Elmore Leonard |
Leonard is acclaimed for his ear for dialogue and his gritty realism. Leonard counts Ernest Hemingway among his influences, though he said Hemingway didn't have a sense of humor. British novelist Martin Amis once told Leonard, "Your prose makes Raymond Chandler look clumsy."
Leonard's 10 rules for good writing are as succinct as his prose: 1) Never open a book with weather. 2) Avoid prologues. 3) Never use a verb other than "said" to carry dialogue. 4) Never use an adverb to modify the verb "said" … he admonished gravely. 5) Keep your exclamation points under control. You are allowed no more than two or three per 100,000 words of prose. 6) Never use the words "suddenly" or "all hell broke loose." 7) Use regional dialect, patois, sparingly. 8) Avoid detailed descriptions of characters. 9) Don't go into great detail describing places or things. 10.) Try to leave out the part that readers tend to skip.
His most important rule, Leonard says, sums up the 10. "If it sounds like writing, I rewrite it."

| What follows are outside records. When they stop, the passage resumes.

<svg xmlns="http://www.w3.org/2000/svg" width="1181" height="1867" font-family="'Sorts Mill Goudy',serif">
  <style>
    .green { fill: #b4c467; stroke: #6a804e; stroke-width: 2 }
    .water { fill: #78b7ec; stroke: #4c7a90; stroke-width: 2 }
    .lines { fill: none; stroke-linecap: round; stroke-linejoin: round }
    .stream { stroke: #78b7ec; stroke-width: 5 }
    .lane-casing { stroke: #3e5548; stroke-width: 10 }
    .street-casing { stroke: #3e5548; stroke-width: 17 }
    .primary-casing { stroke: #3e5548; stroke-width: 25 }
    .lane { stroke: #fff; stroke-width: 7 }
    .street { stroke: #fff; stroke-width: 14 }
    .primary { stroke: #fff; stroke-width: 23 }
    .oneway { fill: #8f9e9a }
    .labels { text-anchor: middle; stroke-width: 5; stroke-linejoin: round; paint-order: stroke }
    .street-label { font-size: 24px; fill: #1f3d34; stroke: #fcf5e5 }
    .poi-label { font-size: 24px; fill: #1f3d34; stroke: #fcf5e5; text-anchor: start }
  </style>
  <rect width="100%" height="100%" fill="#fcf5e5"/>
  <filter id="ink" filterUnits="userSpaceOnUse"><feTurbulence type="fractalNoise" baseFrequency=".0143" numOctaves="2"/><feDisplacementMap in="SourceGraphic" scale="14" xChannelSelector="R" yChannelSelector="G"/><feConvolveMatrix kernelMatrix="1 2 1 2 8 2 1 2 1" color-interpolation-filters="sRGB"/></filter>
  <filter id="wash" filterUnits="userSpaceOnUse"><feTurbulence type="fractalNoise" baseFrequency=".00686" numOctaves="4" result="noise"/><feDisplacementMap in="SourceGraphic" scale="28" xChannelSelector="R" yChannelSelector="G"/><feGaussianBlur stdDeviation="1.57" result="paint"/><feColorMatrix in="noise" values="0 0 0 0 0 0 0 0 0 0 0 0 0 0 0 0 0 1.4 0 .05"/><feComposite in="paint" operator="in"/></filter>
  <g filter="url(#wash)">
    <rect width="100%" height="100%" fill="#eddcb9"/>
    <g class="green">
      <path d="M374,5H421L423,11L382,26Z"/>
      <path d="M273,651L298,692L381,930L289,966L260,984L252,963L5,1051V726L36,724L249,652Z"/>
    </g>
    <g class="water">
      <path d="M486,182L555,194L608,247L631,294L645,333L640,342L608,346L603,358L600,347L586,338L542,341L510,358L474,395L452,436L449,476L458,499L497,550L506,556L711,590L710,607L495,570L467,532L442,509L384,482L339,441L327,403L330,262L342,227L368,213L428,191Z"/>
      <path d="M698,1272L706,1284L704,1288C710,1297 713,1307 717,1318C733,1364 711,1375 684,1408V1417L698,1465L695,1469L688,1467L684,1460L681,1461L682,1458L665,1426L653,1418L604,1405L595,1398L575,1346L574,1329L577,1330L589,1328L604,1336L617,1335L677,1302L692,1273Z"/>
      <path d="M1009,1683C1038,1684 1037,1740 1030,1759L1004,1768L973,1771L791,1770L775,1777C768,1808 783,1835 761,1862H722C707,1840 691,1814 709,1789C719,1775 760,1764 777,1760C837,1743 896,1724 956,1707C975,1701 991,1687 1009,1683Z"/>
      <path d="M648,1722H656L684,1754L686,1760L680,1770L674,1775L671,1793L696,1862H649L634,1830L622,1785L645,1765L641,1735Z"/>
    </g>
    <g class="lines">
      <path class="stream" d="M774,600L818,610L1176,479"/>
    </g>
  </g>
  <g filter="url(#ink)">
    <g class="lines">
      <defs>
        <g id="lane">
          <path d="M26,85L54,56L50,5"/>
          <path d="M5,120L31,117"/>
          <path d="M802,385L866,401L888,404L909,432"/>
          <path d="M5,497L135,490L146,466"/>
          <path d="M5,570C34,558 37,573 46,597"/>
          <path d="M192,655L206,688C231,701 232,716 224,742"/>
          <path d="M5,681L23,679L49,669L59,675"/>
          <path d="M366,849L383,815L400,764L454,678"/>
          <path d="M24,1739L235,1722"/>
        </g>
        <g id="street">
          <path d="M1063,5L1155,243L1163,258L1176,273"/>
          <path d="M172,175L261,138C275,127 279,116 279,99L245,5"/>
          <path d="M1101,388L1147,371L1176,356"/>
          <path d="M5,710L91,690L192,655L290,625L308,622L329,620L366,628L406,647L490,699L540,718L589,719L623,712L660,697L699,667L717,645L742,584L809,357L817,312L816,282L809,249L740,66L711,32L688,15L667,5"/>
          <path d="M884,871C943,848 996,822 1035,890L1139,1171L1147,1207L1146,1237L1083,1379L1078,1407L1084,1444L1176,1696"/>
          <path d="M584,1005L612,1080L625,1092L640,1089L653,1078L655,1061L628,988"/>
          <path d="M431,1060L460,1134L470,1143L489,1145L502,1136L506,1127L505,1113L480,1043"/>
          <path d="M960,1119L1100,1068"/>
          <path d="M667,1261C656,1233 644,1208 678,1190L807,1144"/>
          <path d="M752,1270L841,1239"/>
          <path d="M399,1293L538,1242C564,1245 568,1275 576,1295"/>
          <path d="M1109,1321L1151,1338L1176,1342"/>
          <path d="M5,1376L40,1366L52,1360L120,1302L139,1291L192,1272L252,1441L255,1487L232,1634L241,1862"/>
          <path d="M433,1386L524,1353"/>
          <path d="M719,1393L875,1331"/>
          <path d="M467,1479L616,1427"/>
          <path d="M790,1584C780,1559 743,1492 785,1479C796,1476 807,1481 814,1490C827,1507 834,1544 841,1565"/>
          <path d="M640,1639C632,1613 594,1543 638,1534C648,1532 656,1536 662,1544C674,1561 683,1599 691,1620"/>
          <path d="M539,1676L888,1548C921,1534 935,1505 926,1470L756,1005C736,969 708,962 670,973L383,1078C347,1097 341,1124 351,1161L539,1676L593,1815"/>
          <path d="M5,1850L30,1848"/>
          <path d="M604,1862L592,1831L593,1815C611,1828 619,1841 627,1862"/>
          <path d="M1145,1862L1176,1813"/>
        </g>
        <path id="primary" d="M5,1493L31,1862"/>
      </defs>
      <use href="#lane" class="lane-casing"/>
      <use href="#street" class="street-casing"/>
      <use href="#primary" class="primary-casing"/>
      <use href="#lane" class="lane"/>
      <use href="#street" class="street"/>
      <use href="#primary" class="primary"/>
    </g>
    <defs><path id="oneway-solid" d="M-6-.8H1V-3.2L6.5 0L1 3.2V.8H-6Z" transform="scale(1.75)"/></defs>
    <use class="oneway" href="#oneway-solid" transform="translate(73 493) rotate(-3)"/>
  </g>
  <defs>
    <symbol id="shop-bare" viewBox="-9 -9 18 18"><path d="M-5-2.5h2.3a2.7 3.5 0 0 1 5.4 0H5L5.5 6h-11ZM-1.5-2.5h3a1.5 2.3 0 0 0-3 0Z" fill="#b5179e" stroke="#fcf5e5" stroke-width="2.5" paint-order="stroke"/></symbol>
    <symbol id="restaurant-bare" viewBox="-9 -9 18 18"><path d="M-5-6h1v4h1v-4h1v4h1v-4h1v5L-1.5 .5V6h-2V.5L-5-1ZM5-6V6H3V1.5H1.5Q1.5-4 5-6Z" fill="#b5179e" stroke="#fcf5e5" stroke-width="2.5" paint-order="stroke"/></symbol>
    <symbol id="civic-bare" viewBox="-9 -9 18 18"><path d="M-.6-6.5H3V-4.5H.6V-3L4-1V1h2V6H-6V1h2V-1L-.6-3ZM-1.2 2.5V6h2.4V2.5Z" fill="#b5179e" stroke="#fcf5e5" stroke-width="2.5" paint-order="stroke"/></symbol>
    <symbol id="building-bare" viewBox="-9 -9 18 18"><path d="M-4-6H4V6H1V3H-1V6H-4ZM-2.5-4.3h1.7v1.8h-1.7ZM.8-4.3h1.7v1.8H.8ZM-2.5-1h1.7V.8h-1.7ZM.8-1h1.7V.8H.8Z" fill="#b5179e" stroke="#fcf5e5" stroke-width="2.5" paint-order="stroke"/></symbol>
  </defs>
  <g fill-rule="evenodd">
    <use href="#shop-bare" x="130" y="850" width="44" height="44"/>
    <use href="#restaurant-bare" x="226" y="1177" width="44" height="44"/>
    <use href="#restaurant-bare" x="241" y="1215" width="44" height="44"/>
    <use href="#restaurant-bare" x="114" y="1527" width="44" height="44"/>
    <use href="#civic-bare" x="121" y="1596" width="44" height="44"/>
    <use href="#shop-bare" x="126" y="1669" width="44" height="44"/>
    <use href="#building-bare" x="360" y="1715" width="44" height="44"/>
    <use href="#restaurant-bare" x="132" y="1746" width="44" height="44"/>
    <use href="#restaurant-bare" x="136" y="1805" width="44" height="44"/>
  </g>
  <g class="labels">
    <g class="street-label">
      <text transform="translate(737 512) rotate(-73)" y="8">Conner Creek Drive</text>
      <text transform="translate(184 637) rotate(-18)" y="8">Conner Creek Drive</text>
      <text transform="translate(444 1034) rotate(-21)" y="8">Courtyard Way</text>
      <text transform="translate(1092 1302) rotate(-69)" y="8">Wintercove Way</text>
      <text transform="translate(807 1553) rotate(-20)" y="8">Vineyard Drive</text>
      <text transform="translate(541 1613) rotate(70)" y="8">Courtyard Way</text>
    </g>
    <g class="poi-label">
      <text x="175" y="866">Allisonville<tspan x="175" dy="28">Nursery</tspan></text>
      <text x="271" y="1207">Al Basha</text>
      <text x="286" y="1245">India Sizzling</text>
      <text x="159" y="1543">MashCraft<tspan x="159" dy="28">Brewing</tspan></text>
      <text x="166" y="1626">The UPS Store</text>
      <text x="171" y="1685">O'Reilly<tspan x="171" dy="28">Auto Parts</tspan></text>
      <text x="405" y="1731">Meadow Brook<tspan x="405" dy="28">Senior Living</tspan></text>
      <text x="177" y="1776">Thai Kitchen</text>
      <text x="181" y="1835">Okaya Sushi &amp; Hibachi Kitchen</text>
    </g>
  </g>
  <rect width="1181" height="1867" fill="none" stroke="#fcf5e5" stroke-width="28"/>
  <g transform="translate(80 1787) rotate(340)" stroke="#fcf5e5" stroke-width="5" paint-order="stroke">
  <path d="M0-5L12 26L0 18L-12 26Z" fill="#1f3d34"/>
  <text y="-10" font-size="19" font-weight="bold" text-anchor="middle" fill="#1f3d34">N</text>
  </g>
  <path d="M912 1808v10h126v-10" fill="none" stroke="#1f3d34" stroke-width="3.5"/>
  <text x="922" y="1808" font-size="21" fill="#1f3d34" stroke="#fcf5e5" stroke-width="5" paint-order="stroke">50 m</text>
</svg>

Leonard sold his first short story, Trail of the Apache, to Argosy magazine in 1951. It is set in Arizona in the 1880s, the days of U.S. Cavalry vs. the Apaches. It was published as the title piece in a collection of short stories in 2007. The title piece in another collection of short stories, Three-Ten to Yuma, was adapted as a film in 1957 and remade in 2007. Leonard's first novel was The Bounty Hunters (1953), also set in Arizona Territory.